_Data for this exercise_
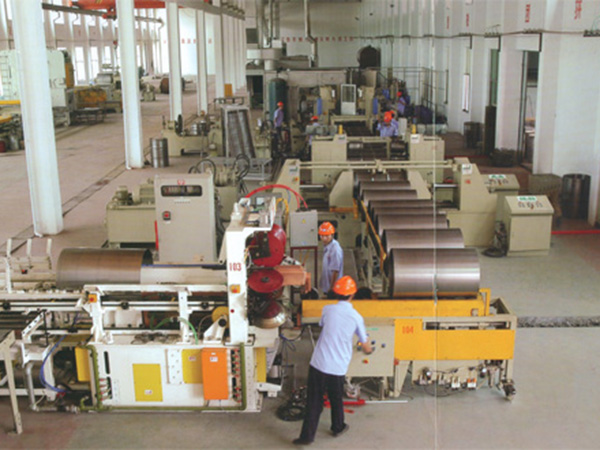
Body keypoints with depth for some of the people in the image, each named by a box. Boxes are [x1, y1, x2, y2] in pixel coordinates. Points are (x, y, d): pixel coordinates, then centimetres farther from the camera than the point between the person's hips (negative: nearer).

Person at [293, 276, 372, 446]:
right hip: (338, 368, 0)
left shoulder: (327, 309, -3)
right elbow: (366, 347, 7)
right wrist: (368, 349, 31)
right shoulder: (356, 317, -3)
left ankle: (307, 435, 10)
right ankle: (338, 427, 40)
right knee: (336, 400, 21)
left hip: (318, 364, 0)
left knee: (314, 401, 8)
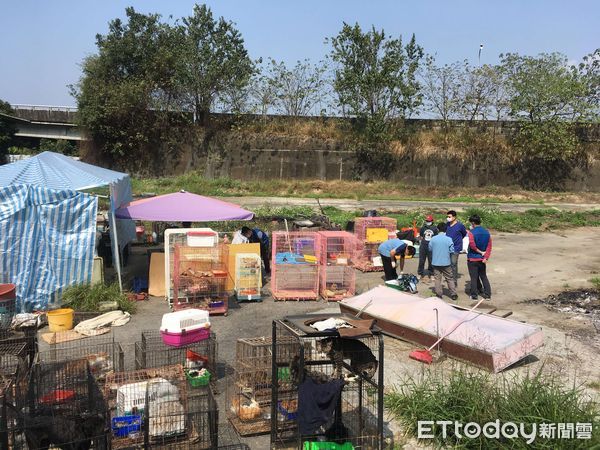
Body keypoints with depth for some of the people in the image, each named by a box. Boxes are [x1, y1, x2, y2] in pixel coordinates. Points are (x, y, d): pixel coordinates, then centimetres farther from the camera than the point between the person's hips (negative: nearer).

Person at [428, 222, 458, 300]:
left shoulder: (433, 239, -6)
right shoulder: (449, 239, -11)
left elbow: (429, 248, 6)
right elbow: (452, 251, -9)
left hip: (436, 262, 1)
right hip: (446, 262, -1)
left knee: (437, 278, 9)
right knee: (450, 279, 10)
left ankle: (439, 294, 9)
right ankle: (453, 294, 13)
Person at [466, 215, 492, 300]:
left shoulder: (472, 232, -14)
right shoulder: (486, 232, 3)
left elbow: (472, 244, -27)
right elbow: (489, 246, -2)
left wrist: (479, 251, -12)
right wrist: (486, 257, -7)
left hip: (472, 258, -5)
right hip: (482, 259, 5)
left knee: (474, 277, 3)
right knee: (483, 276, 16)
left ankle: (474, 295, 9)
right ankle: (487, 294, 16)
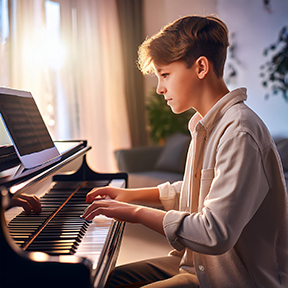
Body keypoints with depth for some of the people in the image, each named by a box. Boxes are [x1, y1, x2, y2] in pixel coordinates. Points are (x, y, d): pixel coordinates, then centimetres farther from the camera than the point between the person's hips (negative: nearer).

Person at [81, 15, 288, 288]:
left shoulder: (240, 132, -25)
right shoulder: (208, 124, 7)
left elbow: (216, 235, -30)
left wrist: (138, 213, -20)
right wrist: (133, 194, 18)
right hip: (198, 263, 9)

_Problem requirements_
Copy out verbatim the section of the records above that opens with the line containing "right hip: (446, 262, -1)" and closes with the line containing "right ankle: (487, 294, 16)", including both of those lines.

_Your response_
right hip: (446, 262, -1)
left knee: (437, 278, 9)
right knee: (450, 279, 10)
left ankle: (439, 294, 9)
right ankle: (453, 294, 13)
Person at [466, 215, 492, 300]:
left shoulder: (472, 232, -14)
right shoulder: (486, 232, 3)
left elbow: (472, 244, -27)
right elbow: (489, 246, -2)
left wrist: (479, 251, -12)
right wrist: (486, 257, -7)
left hip: (472, 258, -5)
right hip: (482, 259, 5)
left knee: (474, 277, 3)
right knee: (483, 276, 16)
left ankle: (474, 295, 9)
right ankle: (487, 294, 16)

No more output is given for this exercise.